[Dataset entries]

++++++

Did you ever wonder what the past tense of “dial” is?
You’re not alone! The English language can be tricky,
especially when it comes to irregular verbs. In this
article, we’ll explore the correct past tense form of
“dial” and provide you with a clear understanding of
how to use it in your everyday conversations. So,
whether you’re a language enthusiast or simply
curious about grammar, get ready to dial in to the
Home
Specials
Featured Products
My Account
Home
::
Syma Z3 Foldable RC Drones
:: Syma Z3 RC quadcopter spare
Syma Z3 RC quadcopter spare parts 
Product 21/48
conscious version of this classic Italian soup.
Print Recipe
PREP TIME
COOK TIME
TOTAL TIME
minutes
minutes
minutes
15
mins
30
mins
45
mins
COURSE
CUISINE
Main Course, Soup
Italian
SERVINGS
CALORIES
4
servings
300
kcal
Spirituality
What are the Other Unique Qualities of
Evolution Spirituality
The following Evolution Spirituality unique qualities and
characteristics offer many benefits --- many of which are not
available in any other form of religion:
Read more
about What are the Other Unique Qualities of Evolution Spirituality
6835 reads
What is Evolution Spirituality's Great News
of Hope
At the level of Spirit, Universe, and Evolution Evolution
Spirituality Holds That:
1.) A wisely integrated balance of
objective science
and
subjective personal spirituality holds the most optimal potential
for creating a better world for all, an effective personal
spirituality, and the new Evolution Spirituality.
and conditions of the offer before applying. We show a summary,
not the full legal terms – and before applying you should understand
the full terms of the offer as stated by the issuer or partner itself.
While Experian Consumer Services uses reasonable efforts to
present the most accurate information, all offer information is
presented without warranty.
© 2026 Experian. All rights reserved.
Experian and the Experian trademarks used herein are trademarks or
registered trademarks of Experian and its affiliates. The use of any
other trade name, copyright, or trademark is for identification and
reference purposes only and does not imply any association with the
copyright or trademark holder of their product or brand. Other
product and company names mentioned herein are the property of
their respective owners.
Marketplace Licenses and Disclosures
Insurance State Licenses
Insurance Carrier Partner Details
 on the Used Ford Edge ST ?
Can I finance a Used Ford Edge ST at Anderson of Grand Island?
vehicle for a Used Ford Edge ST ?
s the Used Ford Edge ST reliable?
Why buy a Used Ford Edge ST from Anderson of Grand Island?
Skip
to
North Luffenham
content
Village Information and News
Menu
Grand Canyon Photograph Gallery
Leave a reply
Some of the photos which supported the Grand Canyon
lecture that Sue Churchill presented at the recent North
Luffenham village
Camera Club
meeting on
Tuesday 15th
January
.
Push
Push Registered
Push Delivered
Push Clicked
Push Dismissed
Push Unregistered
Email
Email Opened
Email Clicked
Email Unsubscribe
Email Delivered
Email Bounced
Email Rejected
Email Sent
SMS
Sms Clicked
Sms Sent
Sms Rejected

++++++

Exercise brief –
Your reply should hold only the lines from the first line of the records through the one with "The following Evolution", reproduced word for word.

Answer section –
Did you ever wonder what the past tense of “dial” is?
You’re not alone! The English language can be tricky,
especially when it comes to irregular verbs. In this
article, we’ll explore the correct past tense form of
“dial” and provide you with a clear understanding of
how to use it in your everyday conversations. So,
whether you’re a language enthusiast or simply
curious about grammar, get ready to dial in to the
Home
Specials
Featured Products
My Account
Home
::
Syma Z3 Foldable RC Drones
:: Syma Z3 RC quadcopter spare
Syma Z3 RC quadcopter spare parts 
Product 21/48
conscious version of this classic Italian soup.
Print Recipe
PREP TIME
COOK TIME
TOTAL TIME
minutes
minutes
minutes
15
mins
30
mins
45
mins
COURSE
CUISINE
Main Course, Soup
Italian
SERVINGS
CALORIES
4
servings
300
kcal
Spirituality
What are the Other Unique Qualities of
Evolution Spirituality
The following Evolution Spirituality unique qualities and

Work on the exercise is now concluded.